OpenAI confidentially filed its S-1 registration statement in May, formally beginning the public-listing process -- and is now reportedly reconsidering the timeline entirely. Reuters reported in late June that OpenAI is weighing a delay to 2027, with The New York Times and Forbes separately reporting similar hesitation, citing volatile public tech markets and the underwhelming post-IPO trading pattern of SpaceX, which debuted just weeks earlier, as a cautionary comparable.
The financial picture explains the tension. OpenAI says it's generating roughly $2 billion in revenue per month, a growth trajectory the company describes as four times faster than Alphabet or Meta achieved at comparable stages -- genuinely exceptional top-line growth by any historical software-company standard. But the company also reportedly projects around $14 billion in losses for 2026 alone, with internal estimates not expecting profitability until roughly 2030. That combination -- extraordinary growth alongside years of continued heavy losses -- is a much harder story to tell public-market investors than private ones already bought into the long-term AI thesis.
SpaceX's post-IPO trading is the immediate cautionary tale informing OpenAI's hesitation: shares spiked to an all-time high just two trading days after its June 12 debut, then saw the initial rally fade and selling pressure intensify through the following week, before stabilizing and regaining strength heading into this week's Nasdaq-100 inclusion. If a company with SpaceX's brand recognition and Elon Musk's following can see that much immediate volatility, OpenAI's board has reason to worry about how a similarly loss-making, though faster-growing, AI company would trade.
“But the company also reportedly projects around $14 billion in losses for 2026 alone, with internal estimates not expecting profitability until roughly 2030.”

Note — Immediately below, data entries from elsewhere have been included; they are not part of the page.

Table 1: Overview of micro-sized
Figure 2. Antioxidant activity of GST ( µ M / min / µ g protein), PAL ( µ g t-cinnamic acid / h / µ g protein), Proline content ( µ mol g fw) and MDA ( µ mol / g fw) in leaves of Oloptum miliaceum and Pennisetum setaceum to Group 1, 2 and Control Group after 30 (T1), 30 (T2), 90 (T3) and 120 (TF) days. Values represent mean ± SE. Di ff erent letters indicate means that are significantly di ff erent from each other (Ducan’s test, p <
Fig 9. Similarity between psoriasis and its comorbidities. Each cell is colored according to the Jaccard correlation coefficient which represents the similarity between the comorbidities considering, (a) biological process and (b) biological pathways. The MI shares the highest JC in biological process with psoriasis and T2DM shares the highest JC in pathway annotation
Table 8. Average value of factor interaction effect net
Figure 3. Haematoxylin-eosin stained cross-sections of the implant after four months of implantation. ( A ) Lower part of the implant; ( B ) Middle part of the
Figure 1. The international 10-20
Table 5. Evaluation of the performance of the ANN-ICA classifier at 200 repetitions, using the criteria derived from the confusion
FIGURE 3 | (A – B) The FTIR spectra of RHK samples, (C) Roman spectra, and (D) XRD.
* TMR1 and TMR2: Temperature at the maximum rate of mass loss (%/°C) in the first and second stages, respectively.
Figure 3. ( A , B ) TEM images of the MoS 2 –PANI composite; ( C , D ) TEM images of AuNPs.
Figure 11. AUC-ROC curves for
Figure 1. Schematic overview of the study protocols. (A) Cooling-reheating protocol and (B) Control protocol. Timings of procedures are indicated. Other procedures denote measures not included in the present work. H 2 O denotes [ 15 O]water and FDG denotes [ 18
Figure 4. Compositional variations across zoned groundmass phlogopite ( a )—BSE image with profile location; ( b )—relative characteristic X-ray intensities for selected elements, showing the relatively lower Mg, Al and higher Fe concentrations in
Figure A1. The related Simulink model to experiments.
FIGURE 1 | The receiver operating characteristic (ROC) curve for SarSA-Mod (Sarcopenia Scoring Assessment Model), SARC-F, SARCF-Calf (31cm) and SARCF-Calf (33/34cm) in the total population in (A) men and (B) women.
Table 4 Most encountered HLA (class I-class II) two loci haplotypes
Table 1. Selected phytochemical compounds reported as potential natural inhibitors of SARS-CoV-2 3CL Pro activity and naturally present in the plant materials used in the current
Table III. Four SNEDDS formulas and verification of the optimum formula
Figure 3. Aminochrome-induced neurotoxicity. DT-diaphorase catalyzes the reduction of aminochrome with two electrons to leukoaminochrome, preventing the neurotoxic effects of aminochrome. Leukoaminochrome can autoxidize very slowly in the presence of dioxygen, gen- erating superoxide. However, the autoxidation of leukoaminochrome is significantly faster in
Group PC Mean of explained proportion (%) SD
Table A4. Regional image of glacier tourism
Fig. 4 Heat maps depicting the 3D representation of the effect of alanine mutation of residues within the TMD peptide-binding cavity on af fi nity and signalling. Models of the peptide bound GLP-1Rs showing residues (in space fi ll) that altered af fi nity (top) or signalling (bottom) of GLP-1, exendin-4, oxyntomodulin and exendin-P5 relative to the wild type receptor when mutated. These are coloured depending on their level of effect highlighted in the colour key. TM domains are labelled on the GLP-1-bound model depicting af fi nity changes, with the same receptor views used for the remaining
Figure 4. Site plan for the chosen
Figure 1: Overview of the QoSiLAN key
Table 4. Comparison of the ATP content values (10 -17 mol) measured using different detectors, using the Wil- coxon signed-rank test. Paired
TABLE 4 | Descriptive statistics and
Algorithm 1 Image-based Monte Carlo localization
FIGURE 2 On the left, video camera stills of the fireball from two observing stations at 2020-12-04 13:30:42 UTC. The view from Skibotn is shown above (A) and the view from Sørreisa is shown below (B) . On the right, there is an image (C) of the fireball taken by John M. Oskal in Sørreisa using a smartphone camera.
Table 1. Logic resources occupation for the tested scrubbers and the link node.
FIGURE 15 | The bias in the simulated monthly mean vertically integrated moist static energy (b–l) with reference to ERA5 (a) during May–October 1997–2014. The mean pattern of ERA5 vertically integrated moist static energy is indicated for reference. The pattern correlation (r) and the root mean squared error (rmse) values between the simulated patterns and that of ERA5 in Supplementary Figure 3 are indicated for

Anthropic's own choice is instructive by contrast: rather than accelerating toward a public listing, Anthropic raised $65 billion in a private round in May at a valuation near $1 trillion, opting to let private investors continue absorbing its losses rather than testing public-market appetite. That suggests private capital remains abundant and willing to fund frontier-lab cash burn at valuations rivaling or exceeding what public markets might currently support, reducing the urgency for either OpenAI or Anthropic to rush a listing.
Compared to the broader 2026 tech IPO calendar -- Bending Spoons' volatile but ultimately successful debut, and a healthy overall pipeline running roughly 8% ahead of 2025's IPO count -- the hesitation from OpenAI specifically looks less like a sign of a broken IPO market and more like company-specific caution about how a truly enormous, deeply loss-making AI lab would be received relative to smaller, profitable software companies.
For growth and pre-IPO investors, a 2027 OpenAI listing (if it materializes) means continued illiquidity for existing shareholders and employees for at least another year, likely increasing demand for secondary-market transactions and tender offers in the interim to provide liquidity without a full public listing.
The bear case against reading too much into this: IPO timing speculation is notoriously unreliable, and companies frequently file confidentially and then wait well over a year before actually pricing -- OpenAI delaying to 2027 wouldn't be unusual by historical S-1-to-pricing timelines, even without SpaceX's choppy debut as a factor.
What to watch: whether OpenAI makes any formal statement on IPO timing, how SpaceX's stock performs over the next several months as a live comparable, and whether Anthropic's private-capital strategy (versus OpenAI's public filing) becomes the more common path for frontier labs delaying public listings.